Globally available COVID-19 vaccines can now be launched in India without the requirement of bridging trials and testing every batch of the vaccine, the Drug Controller General of India (DGCI) has announced. In a notification,the DGCI has said that post-approved clinical trials and testing of every batch by the Central Drugs Laboratory (CDL) can be exempt if they are approved for restricted use by US FDA, EMA, UK’s MHRA and PMDA Japan, and under the WHO Emergency Use Listing (EUL) and where millions of individuals have been vaccinated, if the vaccine batch has been certified and released by National Control Laboratory of the country of origin.
However, scrutiny and review of their summary lot protocol and certificate of analysis of the batch shall be undertaken by CDL, Kasauli for batch release, as per standard procedures. The requirement of assessment of the first 100 beneficiaries of the vaccines for the first seven days for safety outcomes, before the vaccine is rolled out for further immunisation programmes, and other procedures for applications will remain the same. However, it is not clear whether this rule will apply to the China-made Sinovac- Coronavac vaccine, which was approved for emergency use by WHO on Wednesday, June 2.

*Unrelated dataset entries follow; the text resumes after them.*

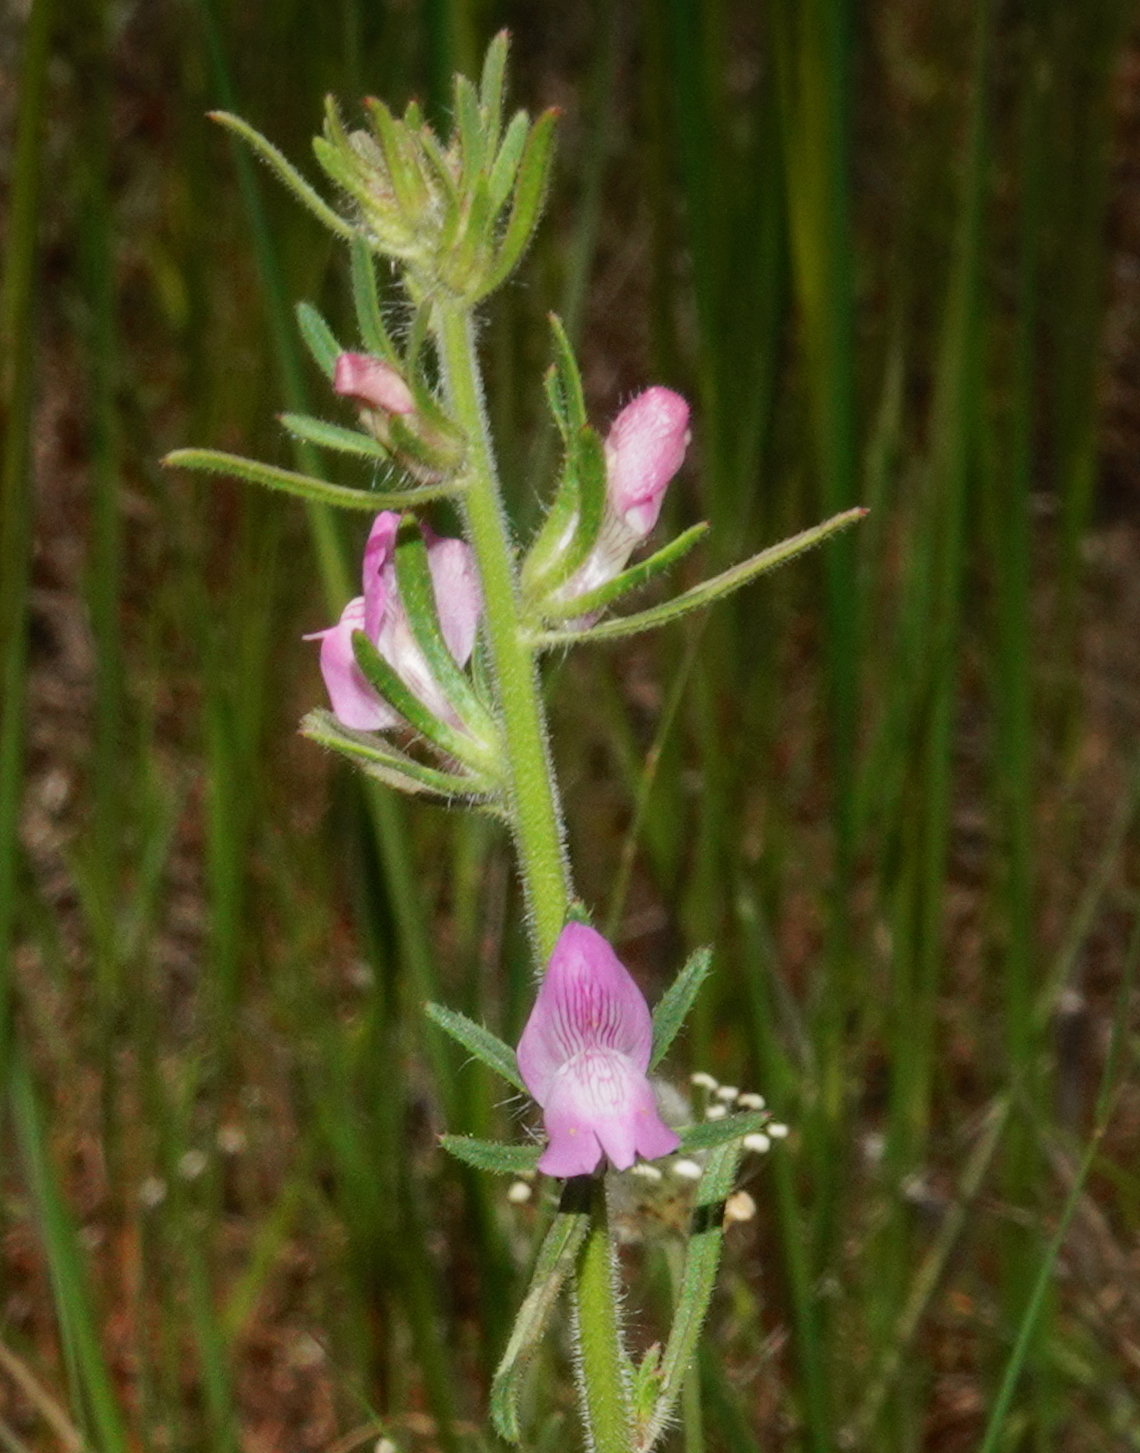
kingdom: Plantae
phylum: Tracheophyta
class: Magnoliopsida
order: Lamiales
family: Plantaginaceae
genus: Misopates
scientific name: Misopates orontium
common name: Weasel's-snout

This nod is likely to apply first to Pfizer and Moderna vaccines. AstraZeneca's Covishield and Russia's Sputnik have already been approved for restricted emergency use in India. The DGCI’s announcement to launch globally available COVID-19 vaccines without the requirement of bridging trials and testing of every batch, comes when states have been floating global tenders to vaccine manufacturers. On Tuesday, June 1, a consignment of 56.6 tonnes of Russian-made Sputnik V vaccines reached the GMR Hyderabad Air Cargo from Russia, making it the largest import shipment of COVID-19 vaccines to be handled in India so far.